Top of Data under study

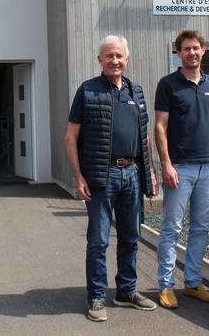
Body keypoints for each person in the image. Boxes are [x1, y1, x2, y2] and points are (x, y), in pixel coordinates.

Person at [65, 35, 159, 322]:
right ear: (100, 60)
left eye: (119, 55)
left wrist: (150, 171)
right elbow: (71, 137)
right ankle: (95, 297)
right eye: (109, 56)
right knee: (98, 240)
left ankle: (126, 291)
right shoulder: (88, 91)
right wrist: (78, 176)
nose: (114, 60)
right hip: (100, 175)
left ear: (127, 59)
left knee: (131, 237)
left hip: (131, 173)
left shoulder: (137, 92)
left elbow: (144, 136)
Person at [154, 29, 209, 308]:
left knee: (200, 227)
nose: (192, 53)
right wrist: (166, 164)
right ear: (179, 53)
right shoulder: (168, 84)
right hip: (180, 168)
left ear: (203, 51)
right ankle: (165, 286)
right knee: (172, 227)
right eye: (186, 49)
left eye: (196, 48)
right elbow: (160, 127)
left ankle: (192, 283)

Bottom of Data under study
Top of Data under study

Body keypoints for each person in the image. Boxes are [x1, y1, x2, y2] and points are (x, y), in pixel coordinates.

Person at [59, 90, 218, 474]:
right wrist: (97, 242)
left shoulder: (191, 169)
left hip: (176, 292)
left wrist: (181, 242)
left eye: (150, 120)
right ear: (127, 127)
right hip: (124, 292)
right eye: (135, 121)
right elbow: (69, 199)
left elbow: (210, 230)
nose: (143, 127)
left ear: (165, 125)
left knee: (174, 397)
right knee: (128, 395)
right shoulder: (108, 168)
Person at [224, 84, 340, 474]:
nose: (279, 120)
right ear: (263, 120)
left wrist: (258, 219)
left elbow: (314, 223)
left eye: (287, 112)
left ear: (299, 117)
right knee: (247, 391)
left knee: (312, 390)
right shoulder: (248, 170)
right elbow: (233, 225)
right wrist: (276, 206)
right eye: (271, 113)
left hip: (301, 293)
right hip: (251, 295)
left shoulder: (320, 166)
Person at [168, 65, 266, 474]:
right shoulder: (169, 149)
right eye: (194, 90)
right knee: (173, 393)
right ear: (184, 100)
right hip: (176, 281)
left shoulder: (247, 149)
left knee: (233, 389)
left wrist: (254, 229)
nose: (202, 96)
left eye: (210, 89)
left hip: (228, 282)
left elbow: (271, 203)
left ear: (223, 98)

Bottom of Data under study
Top of Data under study

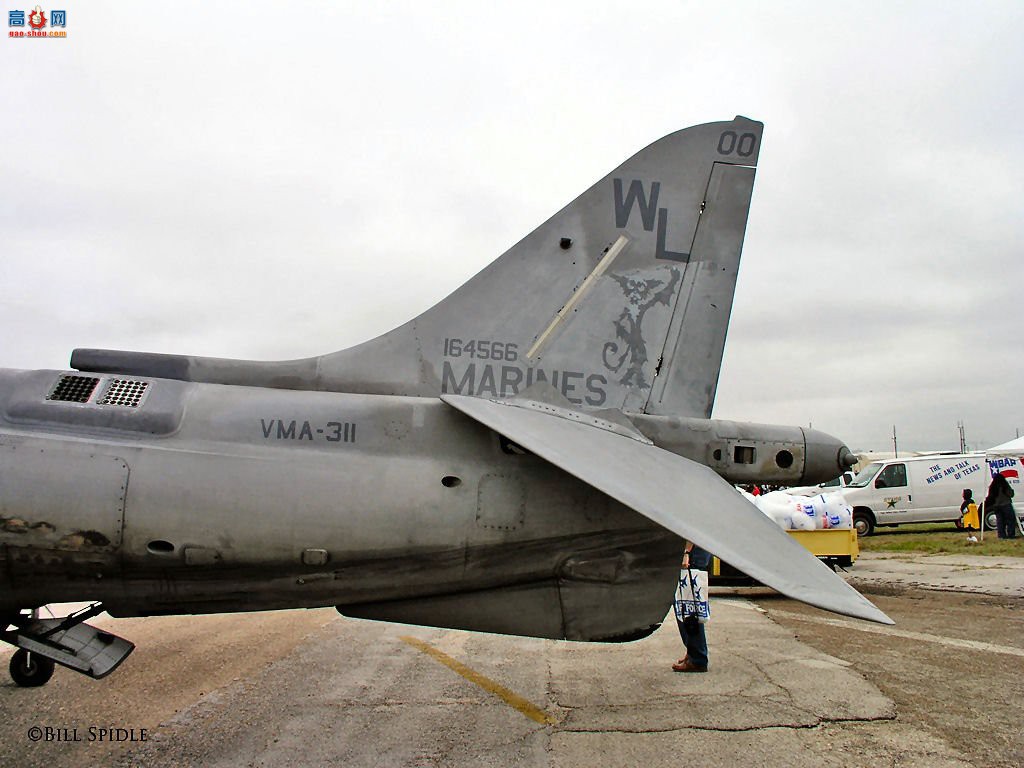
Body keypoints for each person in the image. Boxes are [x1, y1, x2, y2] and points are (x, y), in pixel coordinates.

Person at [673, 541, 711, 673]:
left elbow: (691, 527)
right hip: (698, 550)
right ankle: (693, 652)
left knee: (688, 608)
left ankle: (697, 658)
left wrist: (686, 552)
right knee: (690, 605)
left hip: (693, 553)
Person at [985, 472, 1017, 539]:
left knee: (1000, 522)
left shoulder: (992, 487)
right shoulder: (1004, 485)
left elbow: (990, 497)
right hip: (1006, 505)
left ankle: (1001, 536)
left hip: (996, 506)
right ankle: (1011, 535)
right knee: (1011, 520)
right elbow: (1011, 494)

Bottom of Data under study

Your answer should consist solely of the lines above from the line with "right knee: (128, 395)" to the line with "right shoulder: (248, 170)", both included, reproduced exactly.

**Answer section**
right knee: (128, 395)
right shoulder: (108, 168)
Person at [224, 84, 340, 474]:
nose: (279, 120)
right ear: (263, 120)
left wrist: (258, 219)
left elbow: (314, 223)
left eye: (287, 112)
left ear: (299, 117)
right knee: (247, 391)
left knee: (312, 390)
right shoulder: (248, 170)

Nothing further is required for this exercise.